Aerial photo of Rogers Place construction. Future home of the Edmonton Oilers.

Image Credit: Mack Male (CC BY-SA 2.0)

The recent national anthem protests in the National Football League have brought the topic of federal subsidies being used to fund the construction of NFL stadiums to the surface. Since 1997, the National Football League has received $6.7 billion in taxpayer dollars to build ten new stadiums and renovate three others. Those number will exceed $7 billion with the completion of the Oakland Raiders new stadium in Las Vegas, Nevada in 2020. The $750 million tax subsidy needed to build the new Raiders stadium will be the largest taxpayer contribution in NFL history.
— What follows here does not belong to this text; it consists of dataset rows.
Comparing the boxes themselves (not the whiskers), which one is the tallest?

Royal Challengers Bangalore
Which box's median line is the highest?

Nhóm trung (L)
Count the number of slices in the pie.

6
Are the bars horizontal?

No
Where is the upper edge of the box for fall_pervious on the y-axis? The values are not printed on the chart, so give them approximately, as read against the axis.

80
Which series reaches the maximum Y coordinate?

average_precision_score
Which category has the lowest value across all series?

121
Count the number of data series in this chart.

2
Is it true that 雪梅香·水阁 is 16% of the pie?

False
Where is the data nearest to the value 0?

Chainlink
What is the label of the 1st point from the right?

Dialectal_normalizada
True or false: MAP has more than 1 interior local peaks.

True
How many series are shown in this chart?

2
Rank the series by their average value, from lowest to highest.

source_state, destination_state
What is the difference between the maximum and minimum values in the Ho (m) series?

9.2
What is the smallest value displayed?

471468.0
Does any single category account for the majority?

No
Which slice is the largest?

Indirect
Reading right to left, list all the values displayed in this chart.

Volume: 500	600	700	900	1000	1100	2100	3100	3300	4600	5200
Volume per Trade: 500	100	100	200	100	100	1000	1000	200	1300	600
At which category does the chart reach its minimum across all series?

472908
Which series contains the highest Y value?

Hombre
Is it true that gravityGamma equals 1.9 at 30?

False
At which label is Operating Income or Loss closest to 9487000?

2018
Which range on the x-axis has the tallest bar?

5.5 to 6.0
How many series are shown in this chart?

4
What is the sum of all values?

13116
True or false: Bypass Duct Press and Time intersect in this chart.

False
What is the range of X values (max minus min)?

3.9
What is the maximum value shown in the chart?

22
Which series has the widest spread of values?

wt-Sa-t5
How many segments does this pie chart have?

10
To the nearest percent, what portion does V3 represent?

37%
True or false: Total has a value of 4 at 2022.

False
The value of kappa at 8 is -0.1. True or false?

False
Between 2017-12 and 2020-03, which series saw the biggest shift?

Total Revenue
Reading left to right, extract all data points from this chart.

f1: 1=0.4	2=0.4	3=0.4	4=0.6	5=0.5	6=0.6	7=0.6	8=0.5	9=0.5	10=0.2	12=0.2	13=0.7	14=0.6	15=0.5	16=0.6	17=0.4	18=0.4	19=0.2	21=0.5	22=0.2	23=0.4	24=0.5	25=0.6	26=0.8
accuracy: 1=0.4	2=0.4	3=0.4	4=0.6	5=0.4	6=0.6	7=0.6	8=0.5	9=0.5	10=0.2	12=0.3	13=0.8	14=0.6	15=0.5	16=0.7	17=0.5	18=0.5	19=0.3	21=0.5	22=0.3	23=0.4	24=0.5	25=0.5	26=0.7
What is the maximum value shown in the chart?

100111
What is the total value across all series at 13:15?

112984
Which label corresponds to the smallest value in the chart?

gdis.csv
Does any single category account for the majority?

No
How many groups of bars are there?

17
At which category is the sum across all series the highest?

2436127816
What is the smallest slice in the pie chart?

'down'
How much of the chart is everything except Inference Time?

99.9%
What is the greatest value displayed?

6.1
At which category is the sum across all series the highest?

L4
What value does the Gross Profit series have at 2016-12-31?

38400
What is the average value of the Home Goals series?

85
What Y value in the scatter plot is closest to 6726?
Thankfully, two of the most expensive NFL stadiums to build did not resort to public tax dollars; Metlife Stadium (home of the New York Jets and Giants) and the yet to be built stadium in Los Angeles (home of the Los Angeles Rams and Chargers). Owners of professional sports teams in general, will often extort city officials in exchange for public tax dollars to build new stadiums. What if cities don’t pony up the money? Then the owners move their teams to cities that will. Team owners always seem to over-exaggerate the economic impact that sports teams bring to their cities too. Professional sports teams often only provide economic impact to the neighborhood they play in; not the entire city. Situations like these are what recently led to St. Louis and San Diego losing their teams to other cities. The city of San Diego wanted more than $350 million from local taxpayers to build a new $1 billion stadium.

 

In addition to public money being used for the construction of these stadiums, cities are also giving land grants, using public dollars for game day operations and granting tax breaks to teams. In fact, President Trump has mentioned examining the tax breaks given to NFL teams as a result of the national anthem protests. Teams will often register their stadiums as government-owned to avoid property and income taxes.

Some of the largest taxpayer contributions for NFL stadiums in recent years were for US Bank Stadium (Minnesota Vikings), Paul Brown Stadium (Cincinnati Bengals), Mercedes-Benz Stadium (Atlanta Falcons), Lucas Oil Stadium (Indianapolis Colts) and AT&T Stadium (Dallas Cowboys). The other professional sporting leagues are guilty of similar practices as well. The Texas Rangers are requesting a stadium to be built to replace Globe Life Park in Arlington. Globe Life Park is only 23 years old.